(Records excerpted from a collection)
::::::::
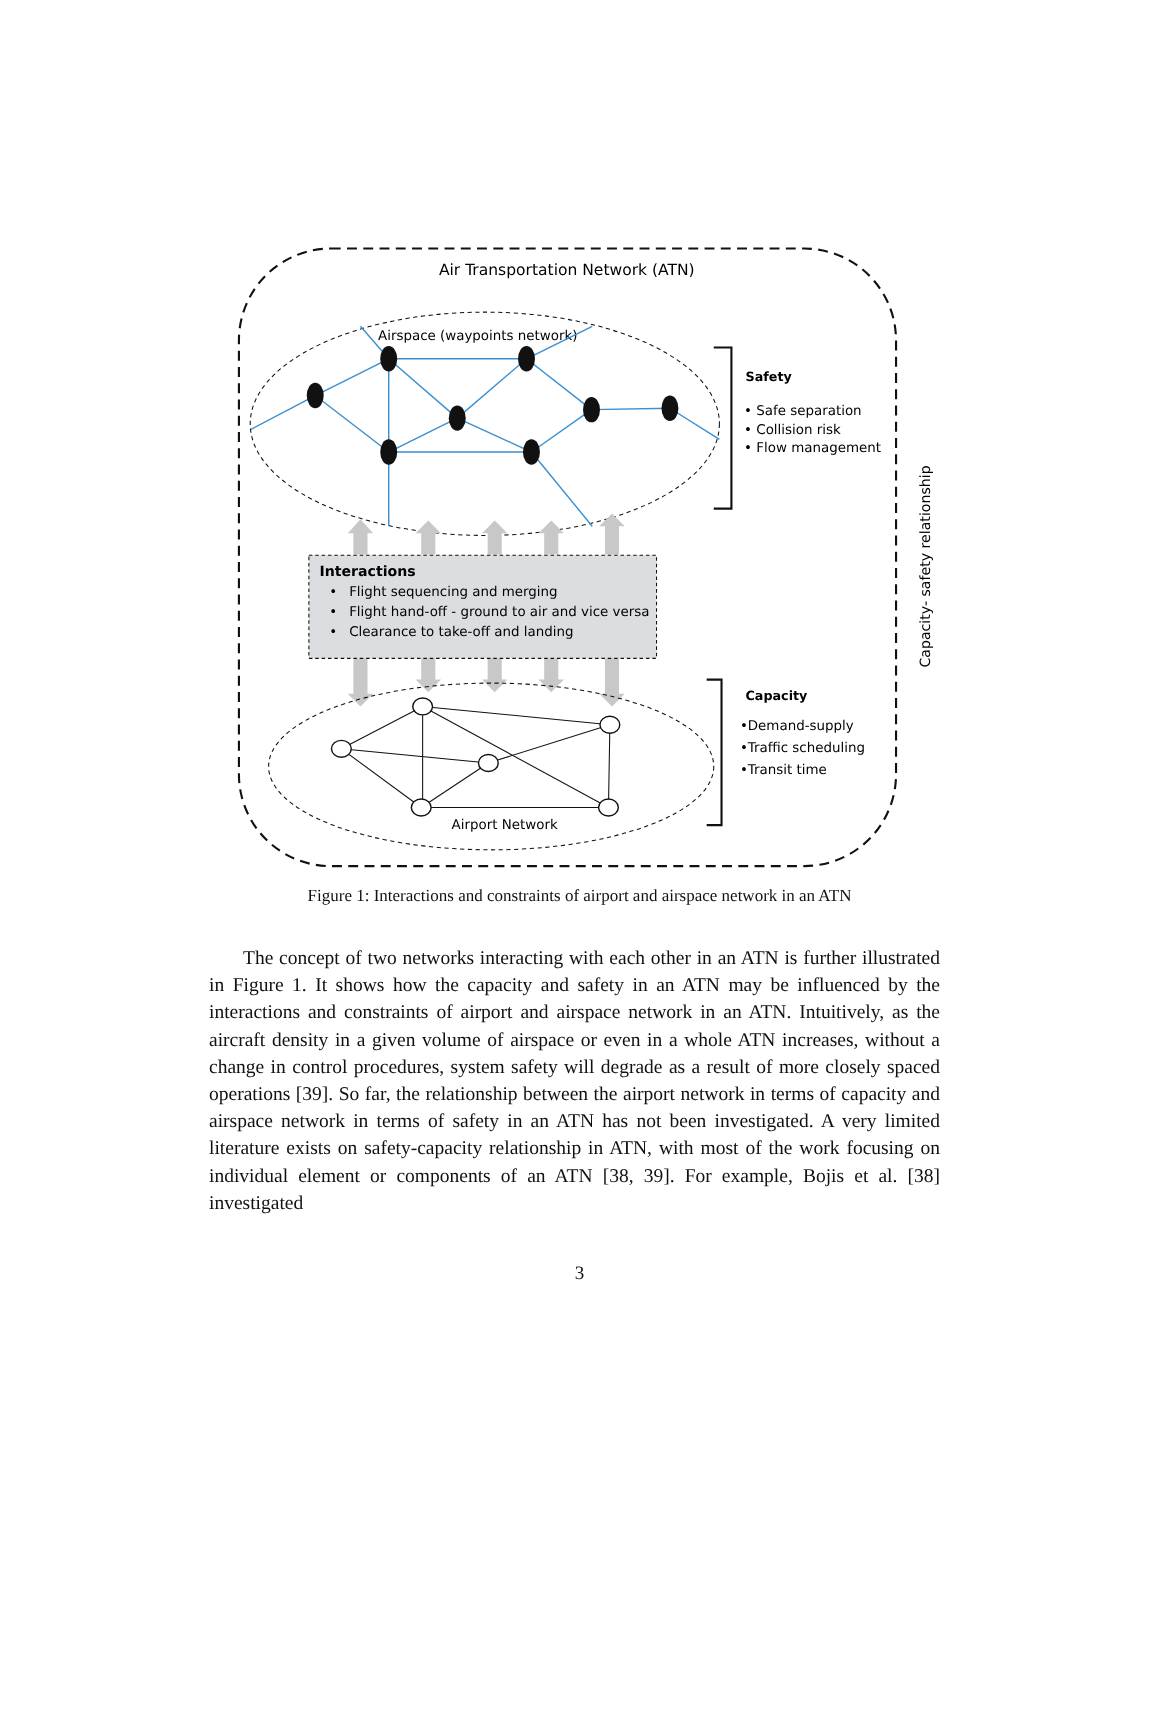Air Transportation Network (ATN)
Airspace (waypoints network)
Safety
• Safe separation
• Collision risk
• Flow management
Capacity- safety relationship
Interactions
•
Flight sequencing and merging
•
Flight hand-off - ground to air and vice versa
•
Clearance to take-off and landing
Airport Network
Capacity
•Demand-supply
•Traffic scheduling
•Transit time
Figure 1: Interactions and constraints of airport and airspace network in an ATN
The concept of two networks interacting with each other in an ATN is further illustrated in Figure 1. It shows how the capacity and safety in an ATN may be influenced by the interactions and constraints of airport and airspace network in an ATN. Intuitively, as the aircraft density in a given volume of airspace or even in a whole ATN increases, without a change in control procedures, system safety will degrade as a result of more closely spaced operations [39]. So far, the relationship between the airport network in terms of capacity and airspace network in terms of safety in an ATN has not been investigated. A very limited literature exists on safety-capacity relationship in ATN, with most of the work focusing on individual element or components of an ATN [38, 39]. For example, Bojis et al. [38] investigated
3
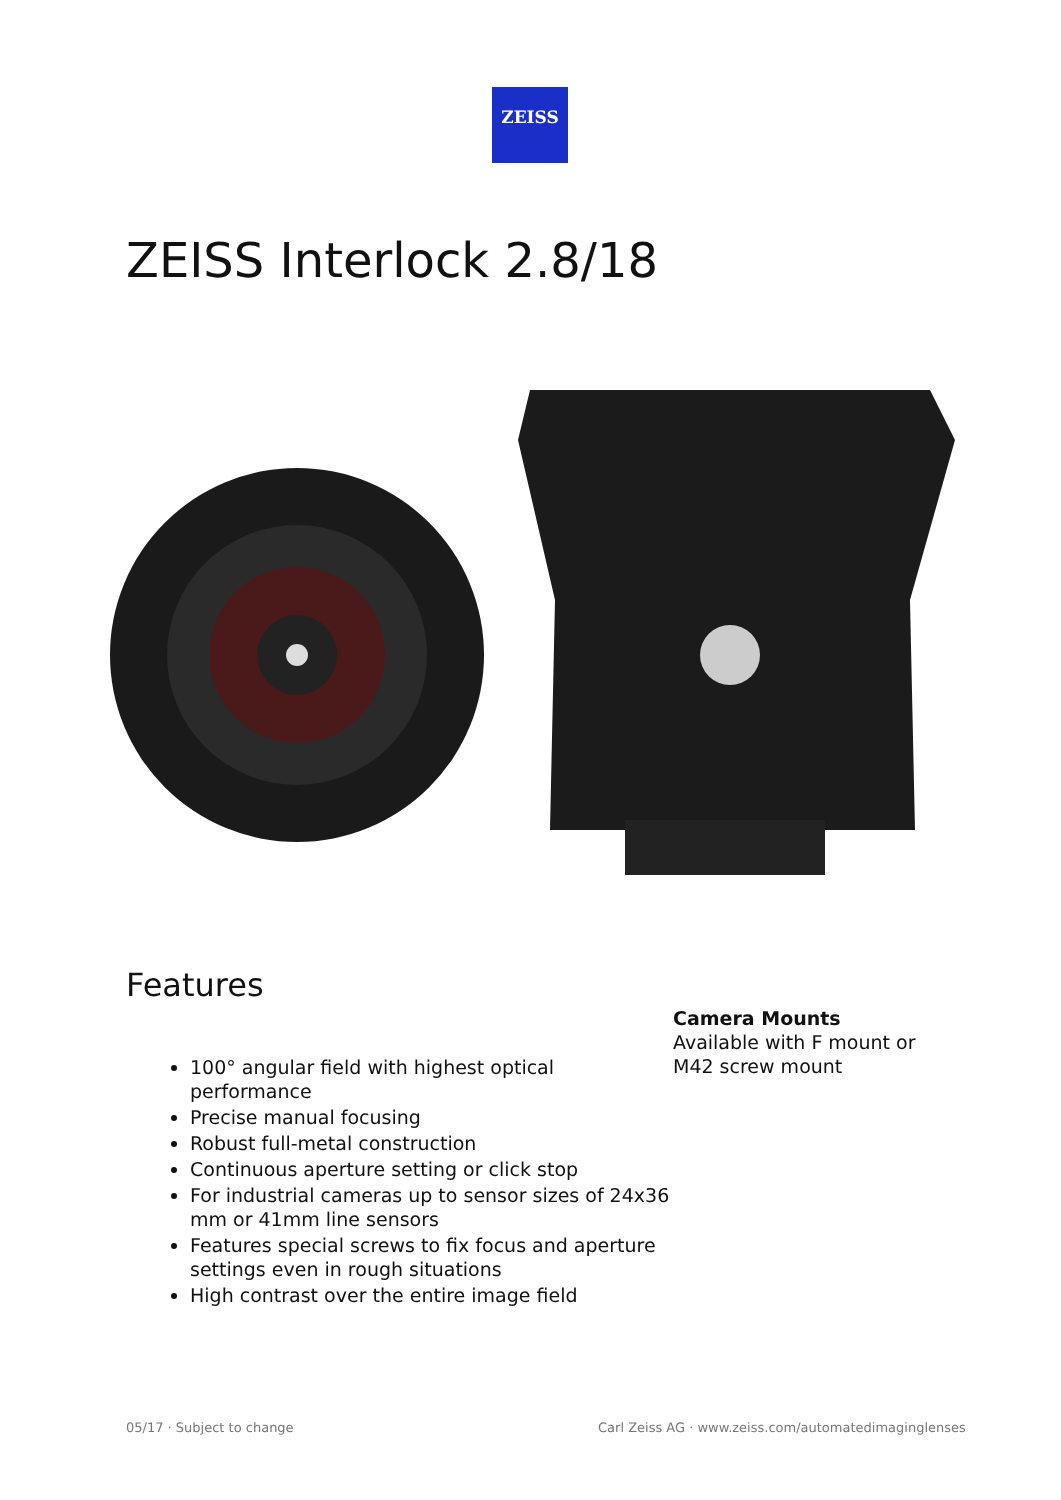ZEISS
ZEISS Interlock 2.8/18
Features
100° angular field with highest optical performance
Precise manual focusing
Robust full-metal construction
Continuous aperture setting or click stop
For industrial cameras up to sensor sizes of 24x36 mm or 41mm line sensors
Features special screws to fix focus and aperture settings even in rough situations
High contrast over the entire image field
Camera Mounts
Available with F mount or
M42 screw mount
05/17 · Subject to change
Carl Zeiss AG · www.zeiss.com/automatedimaginglenses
::::::::
Your response should consist solely of the lines from the one containing "Features special screws" to the end of the entries, both ends included, exactly as they appear.

Exercise answer —
Features special screws to fix focus and aperture settings even in rough situations
High contrast over the entire image field
Camera Mounts
Available with F mount or
M42 screw mount
05/17 · Subject to change
Carl Zeiss AG · www.zeiss.com/automatedimaginglenses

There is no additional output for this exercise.